Jesús no sólo le dio la luz natural sino la sobrenatural. Empezó a caminar por el mundo «como hijo de la luz» (Ef 5,8), viendo las cosas con los ojos de la fe.

Podemos repetirle ahora, al Señor, las palabras del ciego cuando empezó a ver: «Creo, Señor» (Jn 9, 38).

La falta de fe es la peor ceguera, y lo peor que nos puede pasar en esta vida. Por eso corrigiendo al poeta, podemos decir:

Dale limosna, mujer
que no hay en la vida nada
como la pena de ser
ciego en España.

María vio siempre la realidad con la luz de la fe. Cada día era distinto, aunque siempre representara el mismo papel: limpiar la casa, ir por agua, cocinar, colocar unas flores…

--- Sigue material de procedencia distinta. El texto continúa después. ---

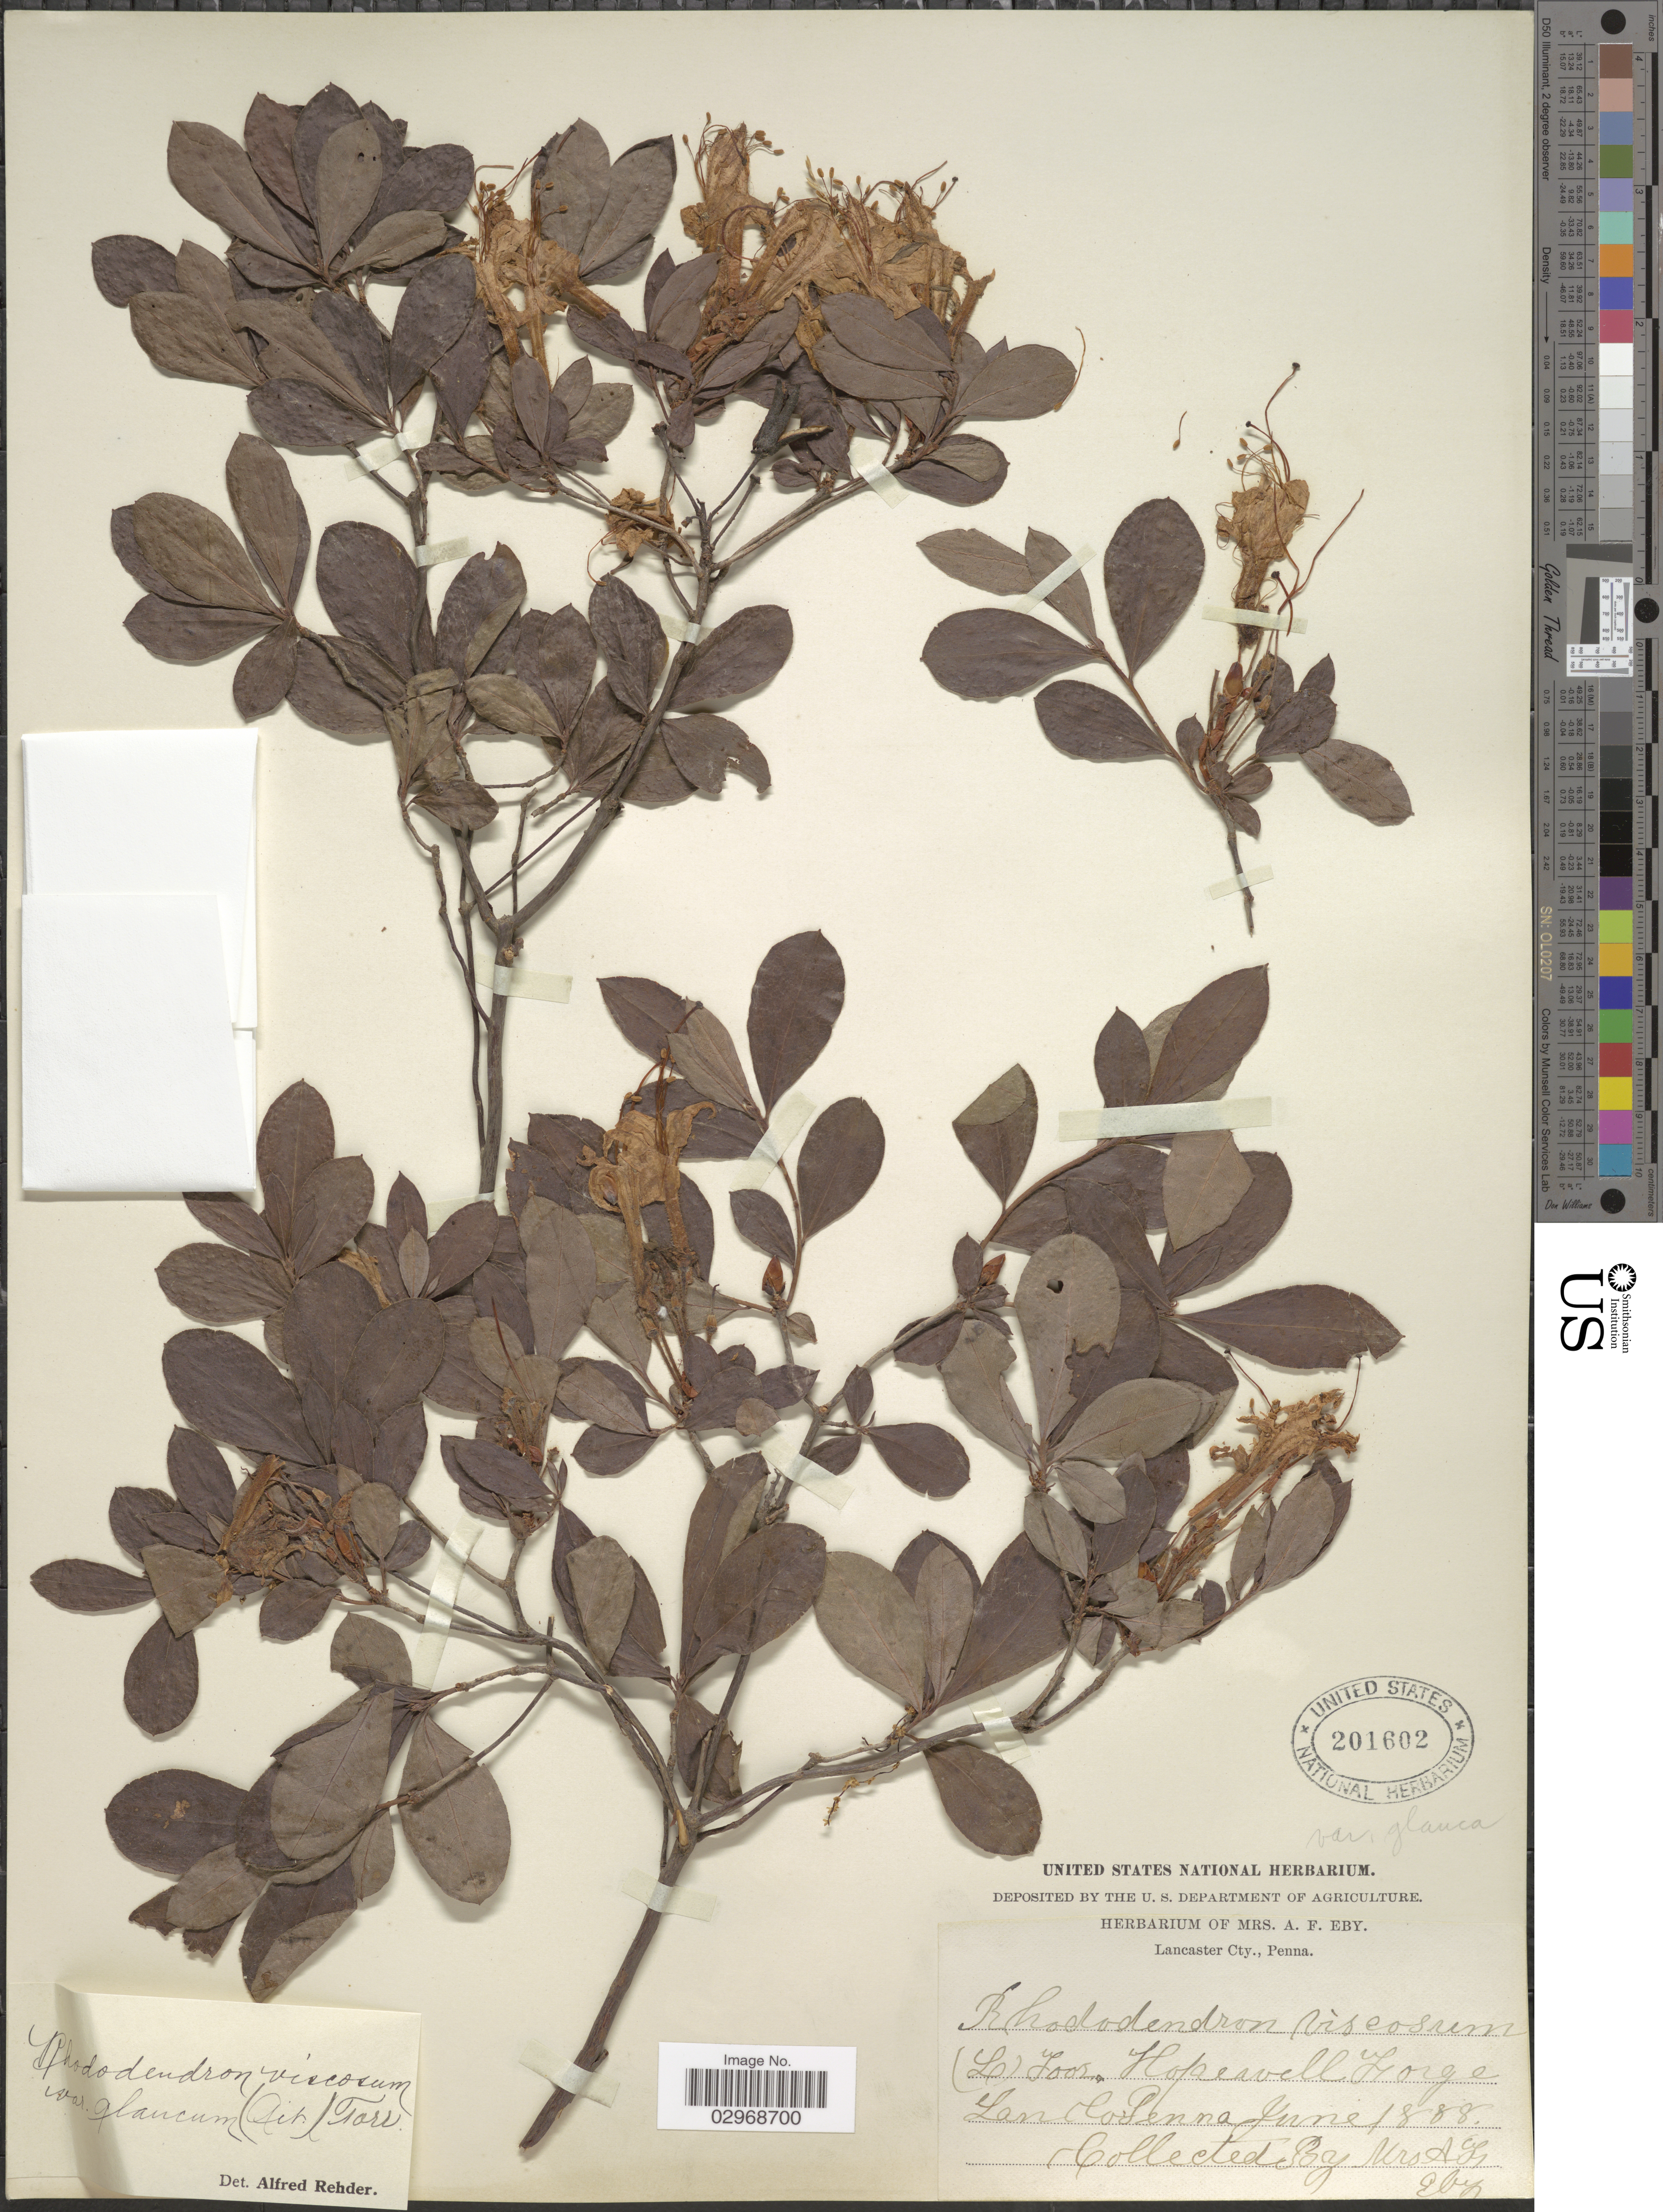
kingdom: Plantae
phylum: Tracheophyta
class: Magnoliopsida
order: Ericales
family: Ericaceae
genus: Rhododendron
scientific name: Rhododendron viscosum var. glaucum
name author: (Aiton) Torr.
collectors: Mrs. A. F. Eby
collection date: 1888-06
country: United States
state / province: Pennsylvania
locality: Hopewell Gorge, Lan Co., Lancaster Cty.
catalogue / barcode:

Sabía que Dios estaba detrás de cada acontecimiento, aunque otros, en Israel, estaban ciegos y no se daban cuenta.


Balsera & Fornés

2 comentarios:

  1. Muy buena.

    Pero me está rayando la cabeza el final, pues una tarde un cura trovador y trotador me hizo fijarme en los azulejos junto a la Catedral de la ciudad donde los RR.CC. y Santiago cerraron España, para mi que decía:

    no hay en el mundo nada
    como ser ciego en GRANADA.

    Quizá el autor no conocía la hermosura de mi Guate ni esa joya que dicen que es Antigua -todavía no he ido, pero todo se andará-.